La politique en matière d’alcool a été à l’agenda des deux dernières années – et il est crucial que celle-ci demeure un point focal de cet agenda dans les années à venir. L’OMS a mené un vaste processus de consultation de deux ans, afin d’élaborer le plan d’action mondial contre l’alcoolisme en vue d’accélérer l’élaboration et la mise en œuvre de la politique en matière d’alcool en tant que priorité de santé publique – un besoin urgent selon les États membres de l’OMS. Le processus de consultation comprenait des engagements mondiaux et régionaux avec les États membres, une réunion informelle et une consultation en ligne avec la société civile et le monde universitaire, ainsi que – de manière controversée – avec l’industrie de l’alcool, malgré un conflit d’intérêt évident.

Après deux ans de consultation et de négociation, la proposition du Secrétariat de l’OMS pour un plan d’action mondial en matière d’alcool a été approuvée à l’unanimité par le Conseil.

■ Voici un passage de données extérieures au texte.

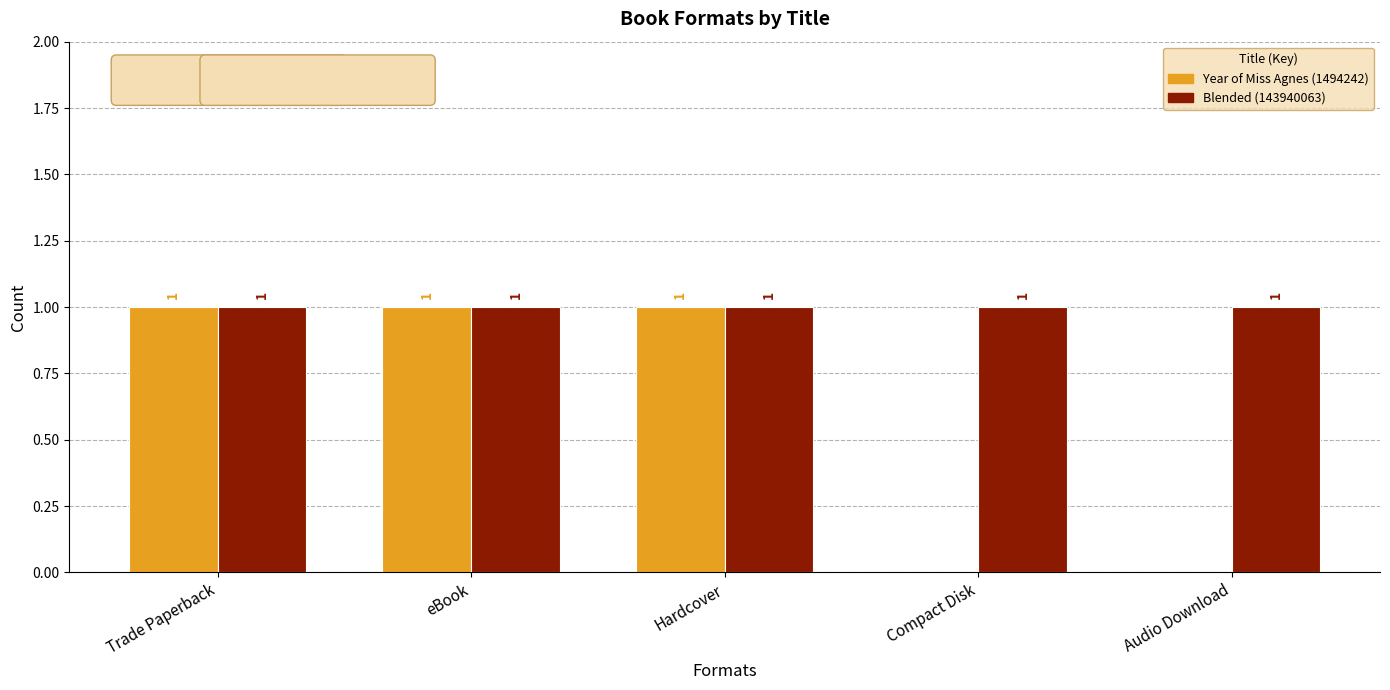

What is the total value across all series at Compact Disk?

1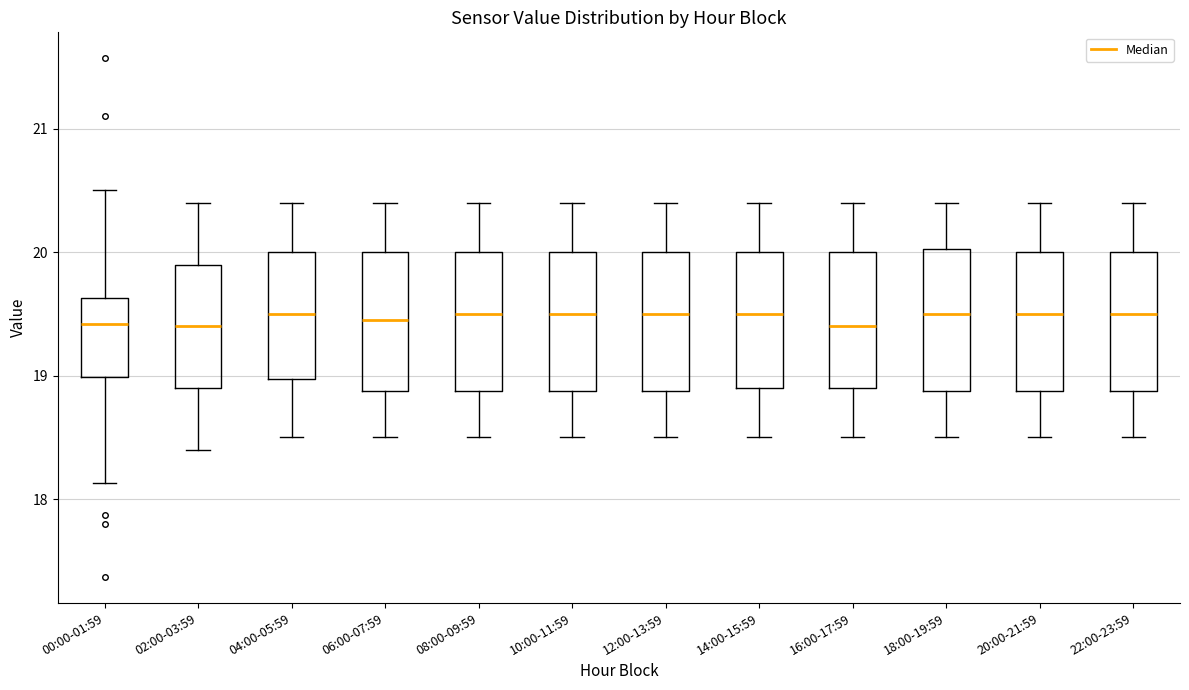

Where is the upper edge of the box for 12:00-13:59 on the y-axis? The values are not printed on the chart, so give them approximately, as read against the axis.

20.0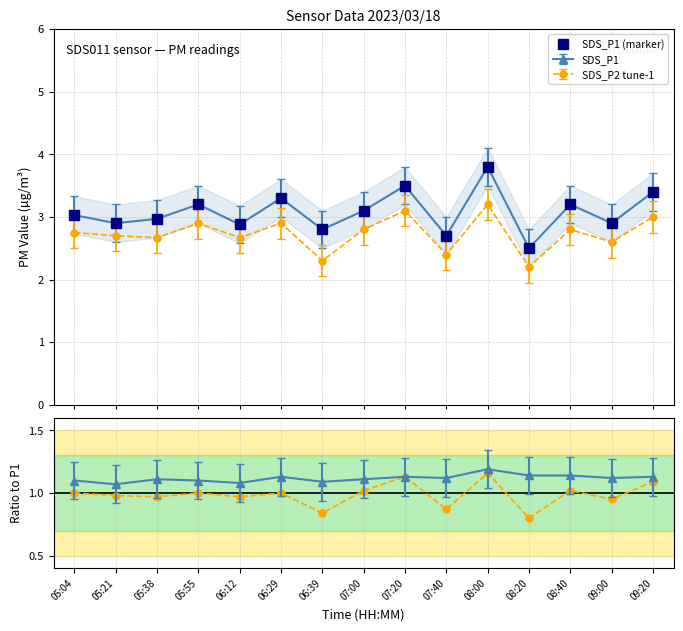

True or false: SDS_P2 ratio has more than 1 points higher than both neighbors.

True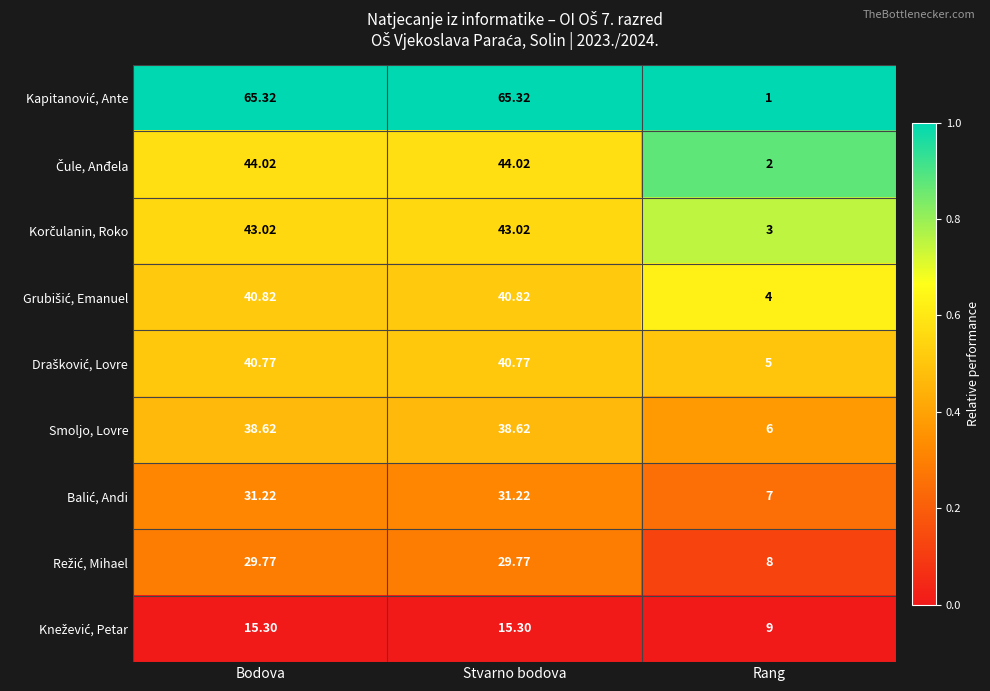

At which label is Smoljo, Lovre closest to 22?

Rang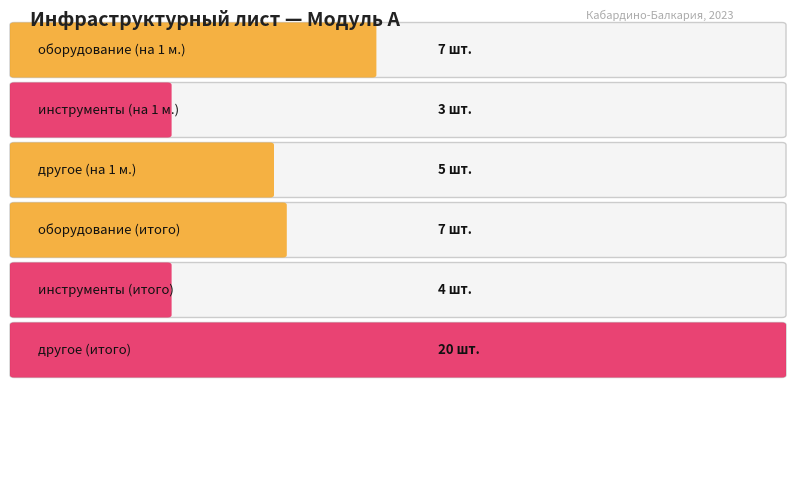

Rank the series by their average value, from lowest to highest.

инструменты, другое, оборудование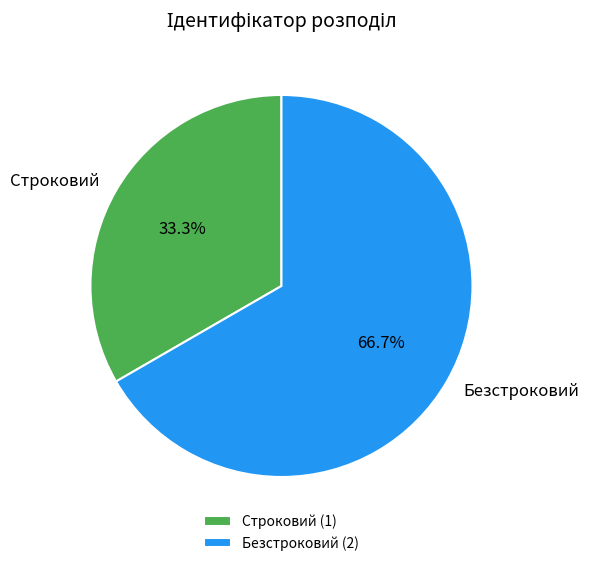

How much of the chart is everything except Безстроковий?

33.3%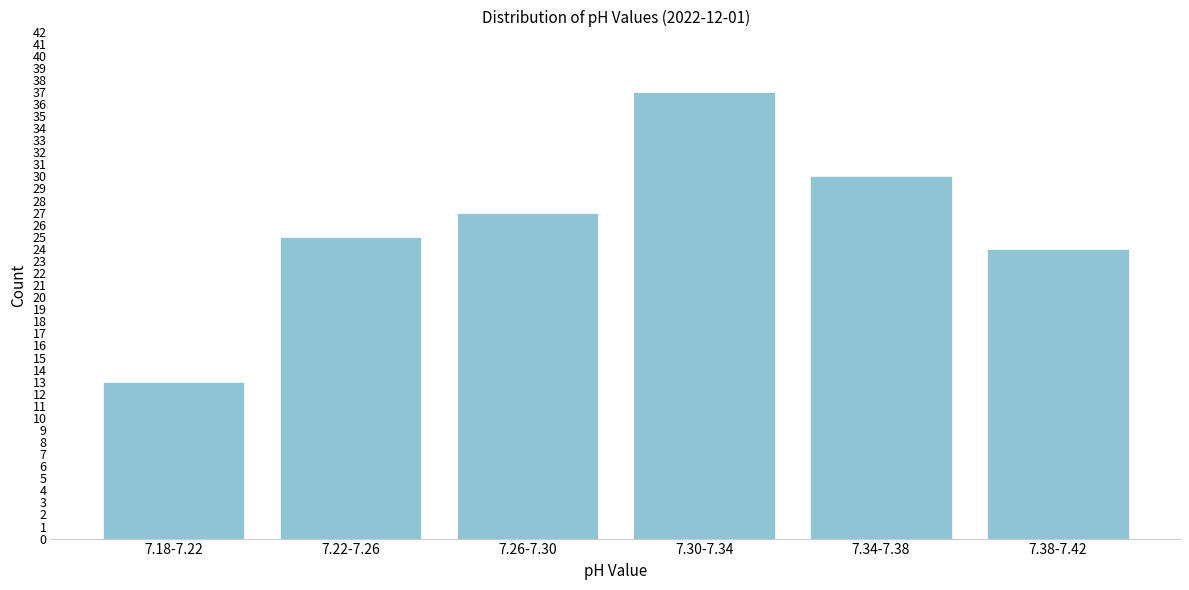

Reading left to right, transcribe all the data shown in this chart.

13	25	27	37	30	24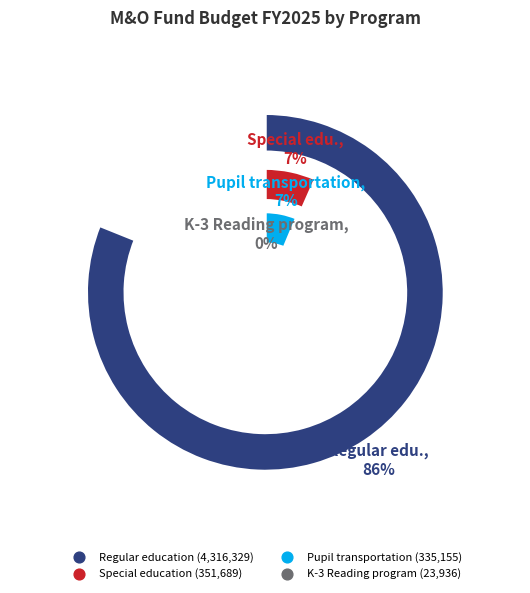

Is K-3 Reading program the majority of the pie?

No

Dans cette décision, les membres du Conseil exécutif de l’OMS recommandent à la 75e Assemblée mondiale de la santé (WHA75), qui se tiendra en mai 2022, d’adopter le projet de plan d’action mondial contre l’alcoolisme.

Points faibles et aspects positifs du plan d’action mondial contre l’alcool

Le plan d’action mondial contre l’alcool proposé présente plusieurs défauts : il normalise le rôle de l’industrie de l’alcool, maintient le dialogue de l’OMS avec celle-ci, et conserve le concept trompeur d’usage nocif de l’alcool, étant donné que les preuves ont montré qu’il n’existe aucune consommation positive d’alcool.

Les aspects positifs incluent une ambition et un engagement accrus, une meilleure infrastructure de la politique en matière d’alcool, ainsi que la mise en place d’un comité d’experts sur les problèmes liés à la consommation d’alcool.

Dans l’ensemble, cinq thèmes clés ressortent des déclarations, représentant les priorités, les préoccupations et les contextes nationaux :

  • Un soutien large et fort en faveur d’une action ambitieuse, incluant des objectifs ambitieux tels que la réduction de 20 % de la consommation d’alcool par personne.
  • Une attention prioritaire aux solutions les plus rentables et fondées sur des données probantes en matière de politique de l’alcool, les meilleures pratiques et le paquet technique SAFER.
  • Des appels sans équivoque pour que l’OMS investisse dans le soutien technique et le renforcement des capacités des États membres afin d’entraîner un plus large impact dans les pays.
  • L’accent mis sur l’importance de l’amélioration de la gouvernance et des infrastructures en matière de politiques sur l’alcool à tous les niveaux.
  • De sérieuses préoccupations sur l’ingérence de l’industrie de l’alcool et la nécessité d’élaborer des orientations techniques à l’intention des États membres sur la manière d’éviter les conflits d’intérêts potentiels et l’ingérence de l’industrie dans l’élaboration de la politique de santé publique en matière d’alcool, ou s’en protéger.